[START OF DATASET EXCERPTS]
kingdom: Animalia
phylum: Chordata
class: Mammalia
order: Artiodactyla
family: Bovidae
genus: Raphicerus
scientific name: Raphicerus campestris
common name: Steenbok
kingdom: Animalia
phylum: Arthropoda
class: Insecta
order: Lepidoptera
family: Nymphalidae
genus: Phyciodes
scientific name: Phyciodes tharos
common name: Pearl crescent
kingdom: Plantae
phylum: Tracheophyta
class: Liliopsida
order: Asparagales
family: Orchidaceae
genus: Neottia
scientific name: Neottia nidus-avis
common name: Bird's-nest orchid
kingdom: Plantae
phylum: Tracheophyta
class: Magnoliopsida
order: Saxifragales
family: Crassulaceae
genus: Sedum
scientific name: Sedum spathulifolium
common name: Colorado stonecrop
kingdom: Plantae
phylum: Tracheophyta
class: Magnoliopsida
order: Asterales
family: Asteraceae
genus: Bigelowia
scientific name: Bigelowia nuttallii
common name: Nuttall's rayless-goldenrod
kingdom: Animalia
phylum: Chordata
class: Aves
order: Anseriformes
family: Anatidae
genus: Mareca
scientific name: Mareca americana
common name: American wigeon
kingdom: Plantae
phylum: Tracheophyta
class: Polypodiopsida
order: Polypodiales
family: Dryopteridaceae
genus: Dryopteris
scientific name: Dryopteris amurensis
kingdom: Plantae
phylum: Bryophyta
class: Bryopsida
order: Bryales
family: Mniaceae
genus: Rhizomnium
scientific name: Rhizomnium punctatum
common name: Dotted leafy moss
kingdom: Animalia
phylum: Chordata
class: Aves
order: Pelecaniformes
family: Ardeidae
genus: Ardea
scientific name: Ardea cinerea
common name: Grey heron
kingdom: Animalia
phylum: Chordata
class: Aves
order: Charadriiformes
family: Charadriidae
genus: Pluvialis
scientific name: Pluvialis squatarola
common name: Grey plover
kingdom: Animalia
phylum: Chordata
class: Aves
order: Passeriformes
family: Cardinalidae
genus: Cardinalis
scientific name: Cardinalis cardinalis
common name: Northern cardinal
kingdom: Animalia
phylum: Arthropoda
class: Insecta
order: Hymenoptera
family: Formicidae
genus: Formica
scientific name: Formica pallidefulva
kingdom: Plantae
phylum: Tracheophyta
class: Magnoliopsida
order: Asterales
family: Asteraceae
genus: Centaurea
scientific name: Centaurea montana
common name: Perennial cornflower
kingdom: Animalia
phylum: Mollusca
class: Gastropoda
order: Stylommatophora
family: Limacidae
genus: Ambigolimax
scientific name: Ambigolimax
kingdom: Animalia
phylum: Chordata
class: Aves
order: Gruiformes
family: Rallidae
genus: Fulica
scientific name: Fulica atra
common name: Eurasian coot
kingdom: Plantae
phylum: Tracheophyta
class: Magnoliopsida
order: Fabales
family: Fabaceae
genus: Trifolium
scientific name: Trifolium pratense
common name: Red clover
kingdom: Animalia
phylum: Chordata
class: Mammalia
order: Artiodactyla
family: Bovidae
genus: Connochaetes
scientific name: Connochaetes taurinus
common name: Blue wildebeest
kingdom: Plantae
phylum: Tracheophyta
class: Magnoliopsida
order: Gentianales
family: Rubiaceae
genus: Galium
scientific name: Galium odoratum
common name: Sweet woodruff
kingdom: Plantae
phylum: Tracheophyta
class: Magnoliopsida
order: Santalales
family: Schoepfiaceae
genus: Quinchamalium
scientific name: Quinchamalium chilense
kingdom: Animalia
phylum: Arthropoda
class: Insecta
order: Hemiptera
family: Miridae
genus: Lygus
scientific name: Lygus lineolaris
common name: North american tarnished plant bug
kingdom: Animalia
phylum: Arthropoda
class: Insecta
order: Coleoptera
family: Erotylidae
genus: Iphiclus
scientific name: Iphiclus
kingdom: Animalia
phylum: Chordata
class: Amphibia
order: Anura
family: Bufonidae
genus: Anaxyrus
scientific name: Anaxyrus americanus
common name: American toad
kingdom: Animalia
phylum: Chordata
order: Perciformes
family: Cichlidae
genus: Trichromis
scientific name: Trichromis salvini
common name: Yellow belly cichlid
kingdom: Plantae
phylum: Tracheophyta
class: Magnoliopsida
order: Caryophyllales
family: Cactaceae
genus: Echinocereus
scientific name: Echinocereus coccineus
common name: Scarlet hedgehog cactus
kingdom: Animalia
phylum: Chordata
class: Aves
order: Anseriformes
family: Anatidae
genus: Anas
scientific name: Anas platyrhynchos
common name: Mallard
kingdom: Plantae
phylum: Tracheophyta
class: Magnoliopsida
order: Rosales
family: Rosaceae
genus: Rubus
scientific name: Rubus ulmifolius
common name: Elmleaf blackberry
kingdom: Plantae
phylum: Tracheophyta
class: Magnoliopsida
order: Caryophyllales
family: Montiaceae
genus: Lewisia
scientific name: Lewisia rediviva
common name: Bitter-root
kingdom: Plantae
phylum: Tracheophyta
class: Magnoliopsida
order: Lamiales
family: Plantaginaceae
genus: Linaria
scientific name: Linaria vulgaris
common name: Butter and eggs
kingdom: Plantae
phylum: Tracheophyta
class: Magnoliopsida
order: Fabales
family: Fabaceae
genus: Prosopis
[END OF DATASET EXCERPTS]
**WORK TO DO**
Print every line in the entries above, reproducing each one word for word and in the same order.

**CORRECT ANSWER**
kingdom: Animalia
phylum: Chordata
class: Mammalia
order: Artiodactyla
family: Bovidae
genus: Raphicerus
scientific name: Raphicerus campestris
common name: Steenbok
kingdom: Animalia
phylum: Arthropoda
class: Insecta
order: Lepidoptera
family: Nymphalidae
genus: Phyciodes
scientific name: Phyciodes tharos
common name: Pearl crescent
kingdom: Plantae
phylum: Tracheophyta
class: Liliopsida
order: Asparagales
family: Orchidaceae
genus: Neottia
scientific name: Neottia nidus-avis
common name: Bird's-nest orchid
kingdom: Plantae
phylum: Tracheophyta
class: Magnoliopsida
order: Saxifragales
family: Crassulaceae
genus: Sedum
scientific name: Sedum spathulifolium
common name: Colorado stonecrop
kingdom: Plantae
phylum: Tracheophyta
class: Magnoliopsida
order: Asterales
family: Asteraceae
genus: Bigelowia
scientific name: Bigelowia nuttallii
common name: Nuttall's rayless-goldenrod
kingdom: Animalia
phylum: Chordata
class: Aves
order: Anseriformes
family: Anatidae
genus: Mareca
scientific name: Mareca americana
common name: American wigeon
kingdom: Plantae
phylum: Tracheophyta
class: Polypodiopsida
order: Polypodiales
family: Dryopteridaceae
genus: Dryopteris
scientific name: Dryopteris amurensis
kingdom: Plantae
phylum: Bryophyta
class: Bryopsida
order: Bryales
family: Mniaceae
genus: Rhizomnium
scientific name: Rhizomnium punctatum
common name: Dotted leafy moss
kingdom: Animalia
phylum: Chordata
class: Aves
order: Pelecaniformes
family: Ardeidae
genus: Ardea
scientific name: Ardea cinerea
common name: Grey heron
kingdom: Animalia
phylum: Chordata
class: Aves
order: Charadriiformes
family: Charadriidae
genus: Pluvialis
scientific name: Pluvialis squatarola
common name: Grey plover
kingdom: Animalia
phylum: Chordata
class: Aves
order: Passeriformes
family: Cardinalidae
genus: Cardinalis
scientific name: Cardinalis cardinalis
common name: Northern cardinal
kingdom: Animalia
phylum: Arthropoda
class: Insecta
order: Hymenoptera
family: Formicidae
genus: Formica
scientific name: Formica pallidefulva
kingdom: Plantae
phylum: Tracheophyta
class: Magnoliopsida
order: Asterales
family: Asteraceae
genus: Centaurea
scientific name: Centaurea montana
common name: Perennial cornflower
kingdom: Animalia
phylum: Mollusca
class: Gastropoda
order: Stylommatophora
family: Limacidae
genus: Ambigolimax
scientific name: Ambigolimax
kingdom: Animalia
phylum: Chordata
class: Aves
order: Gruiformes
family: Rallidae
genus: Fulica
scientific name: Fulica atra
common name: Eurasian coot
kingdom: Plantae
phylum: Tracheophyta
class: Magnoliopsida
order: Fabales
family: Fabaceae
genus: Trifolium
scientific name: Trifolium pratense
common name: Red clover
kingdom: Animalia
phylum: Chordata
class: Mammalia
order: Artiodactyla
family: Bovidae
genus: Connochaetes
scientific name: Connochaetes taurinus
common name: Blue wildebeest
kingdom: Plantae
phylum: Tracheophyta
class: Magnoliopsida
order: Gentianales
family: Rubiaceae
genus: Galium
scientific name: Galium odoratum
common name: Sweet woodruff
kingdom: Plantae
phylum: Tracheophyta
class: Magnoliopsida
order: Santalales
family: Schoepfiaceae
genus: Quinchamalium
scientific name: Quinchamalium chilense
kingdom: Animalia
phylum: Arthropoda
class: Insecta
order: Hemiptera
family: Miridae
genus: Lygus
scientific name: Lygus lineolaris
common name: North american tarnished plant bug
kingdom: Animalia
phylum: Arthropoda
class: Insecta
order: Coleoptera
family: Erotylidae
genus: Iphiclus
scientific name: Iphiclus
kingdom: Animalia
phylum: Chordata
class: Amphibia
order: Anura
family: Bufonidae
genus: Anaxyrus
scientific name: Anaxyrus americanus
common name: American toad
kingdom: Animalia
phylum: Chordata
order: Perciformes
family: Cichlidae
genus: Trichromis
scientific name: Trichromis salvini
common name: Yellow belly cichlid
kingdom: Plantae
phylum: Tracheophyta
class: Magnoliopsida
order: Caryophyllales
family: Cactaceae
genus: Echinocereus
scientific name: Echinocereus coccineus
common name: Scarlet hedgehog cactus
kingdom: Animalia
phylum: Chordata
class: Aves
order: Anseriformes
family: Anatidae
genus: Anas
scientific name: Anas platyrhynchos
common name: Mallard
kingdom: Plantae
phylum: Tracheophyta
class: Magnoliopsida
order: Rosales
family: Rosaceae
genus: Rubus
scientific name: Rubus ulmifolius
common name: Elmleaf blackberry
kingdom: Plantae
phylum: Tracheophyta
class: Magnoliopsida
order: Caryophyllales
family: Montiaceae
genus: Lewisia
scientific name: Lewisia rediviva
common name: Bitter-root
kingdom: Plantae
phylum: Tracheophyta
class: Magnoliopsida
order: Lamiales
family: Plantaginaceae
genus: Linaria
scientific name: Linaria vulgaris
common name: Butter and eggs
kingdom: Plantae
phylum: Tracheophyta
class: Magnoliopsida
order: Fabales
family: Fabaceae
genus: Prosopis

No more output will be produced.